__ABOUT THIS EXERCISE__.
Within the material, how many of the lines include the word "мороженого"? State only that number.

__RECORDS PROVIDED__.

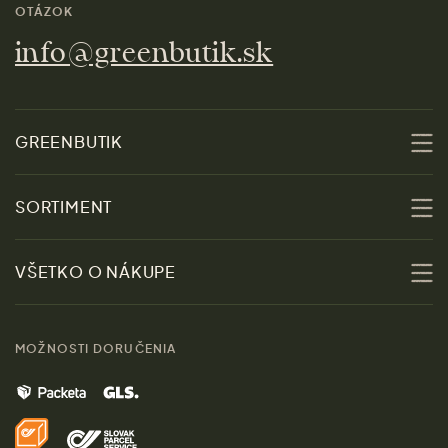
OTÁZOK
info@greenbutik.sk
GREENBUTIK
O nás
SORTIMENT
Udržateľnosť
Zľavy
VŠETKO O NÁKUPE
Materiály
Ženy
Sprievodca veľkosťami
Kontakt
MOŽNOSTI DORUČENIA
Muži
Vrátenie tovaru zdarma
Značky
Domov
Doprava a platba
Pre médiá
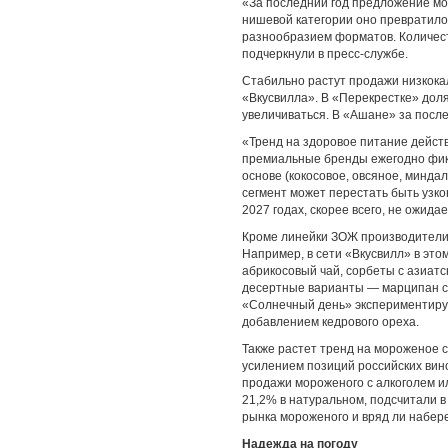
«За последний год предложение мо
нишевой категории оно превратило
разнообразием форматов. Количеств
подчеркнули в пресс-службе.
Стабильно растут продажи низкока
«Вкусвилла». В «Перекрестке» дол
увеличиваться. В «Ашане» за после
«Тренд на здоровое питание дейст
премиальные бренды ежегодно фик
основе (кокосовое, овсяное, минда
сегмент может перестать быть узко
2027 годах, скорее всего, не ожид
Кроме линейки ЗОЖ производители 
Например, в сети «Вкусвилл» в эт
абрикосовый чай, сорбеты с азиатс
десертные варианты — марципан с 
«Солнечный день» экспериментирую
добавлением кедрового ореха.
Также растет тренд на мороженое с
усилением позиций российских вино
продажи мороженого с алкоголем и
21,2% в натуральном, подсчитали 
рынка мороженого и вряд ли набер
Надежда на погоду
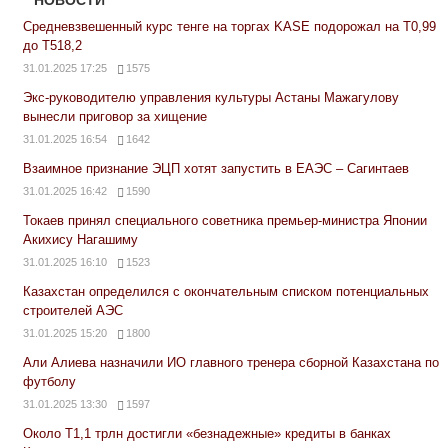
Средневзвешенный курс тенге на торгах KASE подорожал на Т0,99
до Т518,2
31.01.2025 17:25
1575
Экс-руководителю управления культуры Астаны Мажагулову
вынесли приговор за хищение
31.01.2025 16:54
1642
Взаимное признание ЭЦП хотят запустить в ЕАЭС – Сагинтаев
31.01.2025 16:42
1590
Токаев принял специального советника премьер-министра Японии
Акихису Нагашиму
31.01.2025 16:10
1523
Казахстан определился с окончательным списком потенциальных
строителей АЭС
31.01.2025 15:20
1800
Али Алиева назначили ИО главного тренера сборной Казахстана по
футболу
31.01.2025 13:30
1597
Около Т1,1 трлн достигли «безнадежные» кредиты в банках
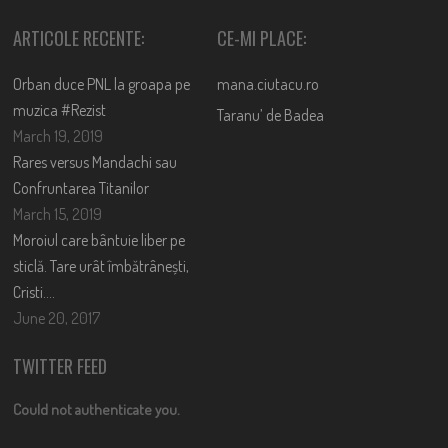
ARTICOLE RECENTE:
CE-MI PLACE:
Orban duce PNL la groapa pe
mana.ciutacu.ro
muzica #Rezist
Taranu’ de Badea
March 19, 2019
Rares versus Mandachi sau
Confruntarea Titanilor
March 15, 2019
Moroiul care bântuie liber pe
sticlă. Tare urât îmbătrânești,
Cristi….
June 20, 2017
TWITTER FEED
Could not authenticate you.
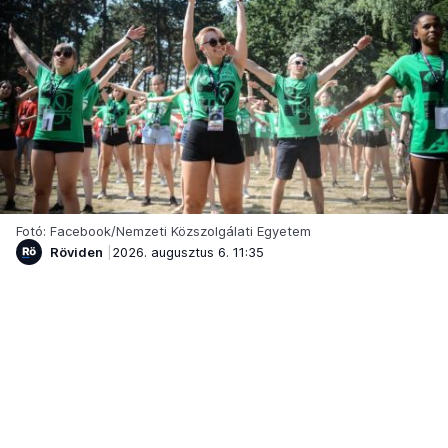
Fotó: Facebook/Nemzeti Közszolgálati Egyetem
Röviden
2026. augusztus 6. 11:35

__RESPONSE BELOW__.
2